■ Assignment 1: Copy the part of the thread on programming paradigms starting at "Architecture examples appreciated!" and ending at "collection of functions.", and rename every "data" in it to "information".
■ Assignment 2: In the thread on programming paradigms, which language is called a great choice for larger projects, and for what reasons?

■ Source document:
○ ○ ○ ○

Architecture examples appreciated!
All of them are good in their own ways - They're simply different approaches to the same problems.
In a purely procedural style, data tends to be highly decoupled from the functions that operate on it.
In an object oriented style, data tends to carry with it a collection of functions.
In a functional style, data and functions tend toward having more in common with each other (as in Lisp and Scheme) while offering more flexibility in terms of how functions are actually used. Algorithms tend also to be defined in terms of recursion and composition rather than loops and iteration.
Of course, the language itself only influences which style is preferred. Even in a pure-functional language like Haskell, you can write in a procedural style (though that is highly discouraged), and even in a procedural language like C, you can program in an object-oriented style (such as in the GTK+ and EFL APIs).
To be clear, the "advantage" of each paradigm is simply in the modeling of your algorithms and data structures. If, for example, your algorithm involves lists and trees, a functional algorithm may be the most sensible. Or, if, for example, your data is highly structured, it may make more sense to compose it as objects if that is the native paradigm of your language - or, it could just as easily be written as a functional abstraction of monads, which is the native paradigm of languages like Haskell or ML.
The choice of which you use is simply what makes more sense for your project and the abstractions your language supports.
I think the available libraries, tools, examples, and communities completely trumps the paradigm these days. For example, ML (or whatever) might be the ultimate all-purpose programming language but if you can't get any good libraries for what you are doing you're screwed.
For example, if you're making a video game, there are more good code examples and SDKs in C++, so you're probably better off with that. For a small web application, there are some great Python, PHP, and Ruby frameworks that'll get you off and running very quickly. Java is a great choice for larger projects because of the compile-time checking and enterprise libraries and platforms.
It used to be the case that the standard libraries for different languages were pretty small and easily replicated - C, C++, Assembler, ML, LISP, etc.. came with the basics, but tended to chicken out when it came to standardizing on things like network communications, encryption, graphics, data file formats (including XML), even basic data structures like balanced trees and hashtables were left out!
Modern languages like Python, PHP, Ruby, and Java now come with a far more decent standard library and have many good third party libraries you can easily use, thanks in great part to their adoption of namespaces to keep libraries from colliding with one another, and garbage collection to standardize the memory management schemes of the libraries.
These paradigms don't have to be mutually exclusive. If you look at python, it supports functions and classes, but at the same time, everything is an object, including functions. You can mix and match functional/oop/procedural style all in one piece of code.
What I mean is, in functional languages (at least in Haskell, the only one I studied) there are no statements! functions are only allowed one expression inside them!! BUT, functions are first-class citizens, you can pass them around as parameters, along with a bunch of other abilities. They can do powerful things with few lines of code.

○ ○ ○ ○

(Items listed in a dataset)
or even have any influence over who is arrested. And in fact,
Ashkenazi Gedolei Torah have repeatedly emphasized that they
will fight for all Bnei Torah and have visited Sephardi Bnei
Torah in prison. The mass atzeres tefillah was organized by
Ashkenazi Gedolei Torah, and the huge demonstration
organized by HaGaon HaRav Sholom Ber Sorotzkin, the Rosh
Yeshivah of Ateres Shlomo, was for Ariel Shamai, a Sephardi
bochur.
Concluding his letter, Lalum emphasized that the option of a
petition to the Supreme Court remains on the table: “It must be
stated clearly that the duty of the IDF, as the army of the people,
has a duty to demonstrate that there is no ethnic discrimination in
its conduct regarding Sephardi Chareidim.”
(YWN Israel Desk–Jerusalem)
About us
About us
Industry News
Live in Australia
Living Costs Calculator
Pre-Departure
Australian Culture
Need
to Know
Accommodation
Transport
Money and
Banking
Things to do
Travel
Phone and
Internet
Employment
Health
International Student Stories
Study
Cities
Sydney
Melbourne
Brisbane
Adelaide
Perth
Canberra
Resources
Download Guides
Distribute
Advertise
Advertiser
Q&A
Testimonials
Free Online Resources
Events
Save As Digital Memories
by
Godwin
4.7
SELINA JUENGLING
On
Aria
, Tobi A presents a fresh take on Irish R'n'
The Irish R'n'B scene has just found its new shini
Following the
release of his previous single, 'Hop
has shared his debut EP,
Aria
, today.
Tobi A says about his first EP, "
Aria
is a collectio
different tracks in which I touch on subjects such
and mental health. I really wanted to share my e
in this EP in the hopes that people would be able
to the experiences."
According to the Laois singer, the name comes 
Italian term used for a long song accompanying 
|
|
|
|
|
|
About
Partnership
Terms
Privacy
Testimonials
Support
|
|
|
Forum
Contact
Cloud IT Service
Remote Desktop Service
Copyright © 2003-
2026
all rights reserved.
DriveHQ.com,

○ ○ ○ ○

■ Exercise response 1:
Architecture examples appreciated!
All of them are good in their own ways - They're simply different approaches to the same problems.
In a purely procedural style, information tends to be highly decoupled from the functions that operate on it.
In an object oriented style, information tends to carry with it a collection of functions.

■ Exercise response 2: Java, because of its compile-time checking and its enterprise libraries and platforms.